Information supplied: Begin

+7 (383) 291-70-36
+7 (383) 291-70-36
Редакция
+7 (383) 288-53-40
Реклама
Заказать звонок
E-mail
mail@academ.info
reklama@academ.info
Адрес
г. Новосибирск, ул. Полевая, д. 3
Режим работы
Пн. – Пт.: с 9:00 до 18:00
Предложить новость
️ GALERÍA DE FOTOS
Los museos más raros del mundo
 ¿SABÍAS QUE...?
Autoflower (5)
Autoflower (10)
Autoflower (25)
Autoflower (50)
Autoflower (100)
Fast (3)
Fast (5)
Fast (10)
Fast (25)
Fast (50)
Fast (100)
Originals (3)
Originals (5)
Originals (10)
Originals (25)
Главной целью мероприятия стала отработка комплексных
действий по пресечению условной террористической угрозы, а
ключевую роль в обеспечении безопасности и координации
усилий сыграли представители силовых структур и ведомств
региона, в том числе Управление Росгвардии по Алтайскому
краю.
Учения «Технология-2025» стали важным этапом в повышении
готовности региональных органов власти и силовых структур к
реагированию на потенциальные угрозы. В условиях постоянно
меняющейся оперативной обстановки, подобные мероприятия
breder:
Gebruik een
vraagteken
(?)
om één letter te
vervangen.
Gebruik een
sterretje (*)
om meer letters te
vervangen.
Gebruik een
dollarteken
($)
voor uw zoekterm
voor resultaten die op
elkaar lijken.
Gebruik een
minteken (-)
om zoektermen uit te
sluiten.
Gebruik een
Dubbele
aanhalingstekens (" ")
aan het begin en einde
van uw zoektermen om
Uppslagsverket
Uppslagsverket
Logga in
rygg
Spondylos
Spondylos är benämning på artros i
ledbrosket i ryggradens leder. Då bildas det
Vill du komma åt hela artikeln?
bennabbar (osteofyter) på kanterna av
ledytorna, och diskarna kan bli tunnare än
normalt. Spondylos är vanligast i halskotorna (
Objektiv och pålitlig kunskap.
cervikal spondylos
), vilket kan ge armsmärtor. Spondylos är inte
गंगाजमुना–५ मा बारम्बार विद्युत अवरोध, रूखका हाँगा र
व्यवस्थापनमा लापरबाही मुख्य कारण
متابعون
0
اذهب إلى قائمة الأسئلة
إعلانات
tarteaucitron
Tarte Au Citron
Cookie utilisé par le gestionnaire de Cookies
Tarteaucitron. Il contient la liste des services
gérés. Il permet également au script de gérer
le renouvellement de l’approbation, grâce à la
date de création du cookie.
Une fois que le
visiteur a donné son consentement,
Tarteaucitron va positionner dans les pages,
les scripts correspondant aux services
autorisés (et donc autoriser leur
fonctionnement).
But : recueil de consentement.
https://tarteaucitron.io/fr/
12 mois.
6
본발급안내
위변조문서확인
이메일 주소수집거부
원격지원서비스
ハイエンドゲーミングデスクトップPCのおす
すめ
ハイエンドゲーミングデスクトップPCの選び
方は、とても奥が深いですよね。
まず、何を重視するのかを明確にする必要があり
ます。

Information supplied: End

Repeat the data verbatim from its first line through the line containing "Vill du komma åt hela artikeln?", with both lines included.

Exercise response:
+7 (383) 291-70-36
+7 (383) 291-70-36
Редакция
+7 (383) 288-53-40
Реклама
Заказать звонок
E-mail
mail@academ.info
reklama@academ.info
Адрес
г. Новосибирск, ул. Полевая, д. 3
Режим работы
Пн. – Пт.: с 9:00 до 18:00
Предложить новость
️ GALERÍA DE FOTOS
Los museos más raros del mundo
 ¿SABÍAS QUE...?
Autoflower (5)
Autoflower (10)
Autoflower (25)
Autoflower (50)
Autoflower (100)
Fast (3)
Fast (5)
Fast (10)
Fast (25)
Fast (50)
Fast (100)
Originals (3)
Originals (5)
Originals (10)
Originals (25)
Главной целью мероприятия стала отработка комплексных
действий по пресечению условной террористической угрозы, а
ключевую роль в обеспечении безопасности и координации
усилий сыграли представители силовых структур и ведомств
региона, в том числе Управление Росгвардии по Алтайскому
краю.
Учения «Технология-2025» стали важным этапом в повышении
готовности региональных органов власти и силовых структур к
реагированию на потенциальные угрозы. В условиях постоянно
меняющейся оперативной обстановки, подобные мероприятия
breder:
Gebruik een
vraagteken
(?)
om één letter te
vervangen.
Gebruik een
sterretje (*)
om meer letters te
vervangen.
Gebruik een
dollarteken
($)
voor uw zoekterm
voor resultaten die op
elkaar lijken.
Gebruik een
minteken (-)
om zoektermen uit te
sluiten.
Gebruik een
Dubbele
aanhalingstekens (" ")
aan het begin en einde
van uw zoektermen om
Uppslagsverket
Uppslagsverket
Logga in
rygg
Spondylos
Spondylos är benämning på artros i
ledbrosket i ryggradens leder. Då bildas det
Vill du komma åt hela artikeln?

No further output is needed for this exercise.